TASKS:
(1) Output the full passage on the Brighton and Hove Green Party budget motion word for word.
(2) Return every line of the records that follow the passage verbatim, leaving the pictures out.
──────── EXTRACT TO READ ────────
It was also seconded by 12 other party members – Alison Plaumer, Trey Blake, Dawn Thorpe, David Walker, Steve Peake, Penny Porter, Paul Philo, Valerie Phillips, Richard Stanton, Carlie Goldsmith, Tom Coady and Diane Montgomery.
The motion said: “This general meeting notes the motion passed unanimously (with one abstention) at the December 2015 general meeting that the Brighton and Hove Green Party supports the production of an alternative budget for 2015-16 that would protect local services and employment, not cut them.
“The cuts to local services required to ‘balance the budget’ for 2015-16 are the direct result of massive and unprecedented cuts by central government to the local government support grant, cuts which could mean a further cut to the Brighton and Hove budget of over £100 million by 2020.
“This will effectively destroy local services as we know them.
“The cuts required to balance the budget for 2015-16 alone would require a restoration of more than £20 million of government grant or a council tax rise of over 20 per cent.
“The proposed 5.9 per cent council tax increase is therefore not viable as a means to fight the cuts or defend the vulnerable.
──────── DATASET RECORDS ────────
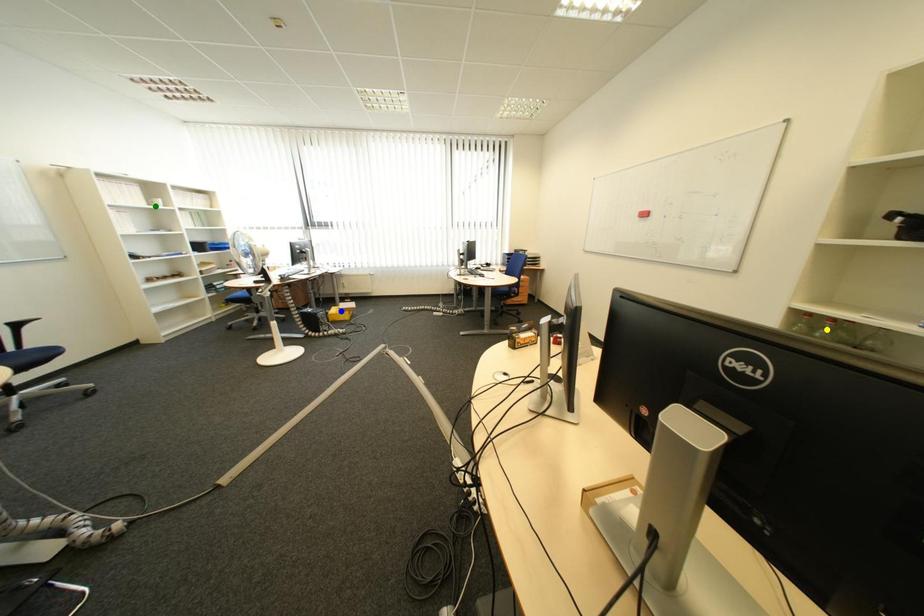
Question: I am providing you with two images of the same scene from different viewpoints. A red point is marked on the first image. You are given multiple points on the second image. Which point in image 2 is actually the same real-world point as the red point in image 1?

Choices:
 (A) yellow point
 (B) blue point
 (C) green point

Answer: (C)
────────
RESULTS IN ORDER:
(1)
It was also seconded by 12 other party members – Alison Plaumer, Trey Blake, Dawn Thorpe, David Walker, Steve Peake, Penny Porter, Paul Philo, Valerie Phillips, Richard Stanton, Carlie Goldsmith, Tom Coady and Diane Montgomery.
The motion said: “This general meeting notes the motion passed unanimously (with one abstention) at the December 2015 general meeting that the Brighton and Hove Green Party supports the production of an alternative budget for 2015-16 that would protect local services and employment, not cut them.
“The cuts to local services required to ‘balance the budget’ for 2015-16 are the direct result of massive and unprecedented cuts by central government to the local government support grant, cuts which could mean a further cut to the Brighton and Hove budget of over £100 million by 2020.
“This will effectively destroy local services as we know them.
“The cuts required to balance the budget for 2015-16 alone would require a restoration of more than £20 million of government grant or a council tax rise of over 20 per cent.
“The proposed 5.9 per cent council tax increase is therefore not viable as a means to fight the cuts or defend the vulnerable.

(2)
Question: I am providing you with two images of the same scene from different viewpoints. A red point is marked on the first image. You are given multiple points on the second image. Which point in image 2 is actually the same real-world point as the red point in image 1?

Choices:
 (A) yellow point
 (B) blue point
 (C) green point

Answer: (C)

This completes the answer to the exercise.